Requirement: Repeat the records word for word, beginning at the line that has "for Spatial Reasoning" and continuing through the end of the records.

Study material:
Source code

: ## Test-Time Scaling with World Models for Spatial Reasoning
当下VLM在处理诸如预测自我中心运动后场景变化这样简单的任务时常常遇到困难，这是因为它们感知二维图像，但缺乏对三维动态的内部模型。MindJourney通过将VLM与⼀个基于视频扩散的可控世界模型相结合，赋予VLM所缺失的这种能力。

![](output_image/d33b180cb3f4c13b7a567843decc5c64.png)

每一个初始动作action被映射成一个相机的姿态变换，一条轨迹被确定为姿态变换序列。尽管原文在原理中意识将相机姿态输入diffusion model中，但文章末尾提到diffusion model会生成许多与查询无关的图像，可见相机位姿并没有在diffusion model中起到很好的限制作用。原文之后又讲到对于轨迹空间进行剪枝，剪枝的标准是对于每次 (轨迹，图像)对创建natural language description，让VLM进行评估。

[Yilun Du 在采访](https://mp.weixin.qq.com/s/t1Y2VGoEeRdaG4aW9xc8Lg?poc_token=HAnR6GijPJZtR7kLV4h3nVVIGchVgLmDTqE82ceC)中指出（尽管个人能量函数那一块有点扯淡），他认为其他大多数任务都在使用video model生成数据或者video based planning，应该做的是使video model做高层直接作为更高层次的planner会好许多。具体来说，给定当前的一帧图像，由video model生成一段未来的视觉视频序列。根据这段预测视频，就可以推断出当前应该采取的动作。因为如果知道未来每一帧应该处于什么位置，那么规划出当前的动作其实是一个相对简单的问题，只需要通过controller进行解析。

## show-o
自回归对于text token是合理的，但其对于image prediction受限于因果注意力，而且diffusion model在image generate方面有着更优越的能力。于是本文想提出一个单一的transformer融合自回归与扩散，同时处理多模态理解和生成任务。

Answer:
: ## Test-Time Scaling with World Models for Spatial Reasoning
当下VLM在处理诸如预测自我中心运动后场景变化这样简单的任务时常常遇到困难，这是因为它们感知二维图像，但缺乏对三维动态的内部模型。MindJourney通过将VLM与⼀个基于视频扩散的可控世界模型相结合，赋予VLM所缺失的这种能力。

![](output_image/d33b180cb3f4c13b7a567843decc5c64.png)

每一个初始动作action被映射成一个相机的姿态变换，一条轨迹被确定为姿态变换序列。尽管原文在原理中意识将相机姿态输入diffusion model中，但文章末尾提到diffusion model会生成许多与查询无关的图像，可见相机位姿并没有在diffusion model中起到很好的限制作用。原文之后又讲到对于轨迹空间进行剪枝，剪枝的标准是对于每次 (轨迹，图像)对创建natural language description，让VLM进行评估。

[Yilun Du 在采访](https://mp.weixin.qq.com/s/t1Y2VGoEeRdaG4aW9xc8Lg?poc_token=HAnR6GijPJZtR7kLV4h3nVVIGchVgLmDTqE82ceC)中指出（尽管个人能量函数那一块有点扯淡），他认为其他大多数任务都在使用video model生成数据或者video based planning，应该做的是使video model做高层直接作为更高层次的planner会好许多。具体来说，给定当前的一帧图像，由video model生成一段未来的视觉视频序列。根据这段预测视频，就可以推断出当前应该采取的动作。因为如果知道未来每一帧应该处于什么位置，那么规划出当前的动作其实是一个相对简单的问题，只需要通过controller进行解析。

## show-o
自回归对于text token是合理的，但其对于image prediction受限于因果注意力，而且diffusion model在image generate方面有着更优越的能力。于是本文想提出一个单一的transformer融合自回归与扩散，同时处理多模态理解和生成任务。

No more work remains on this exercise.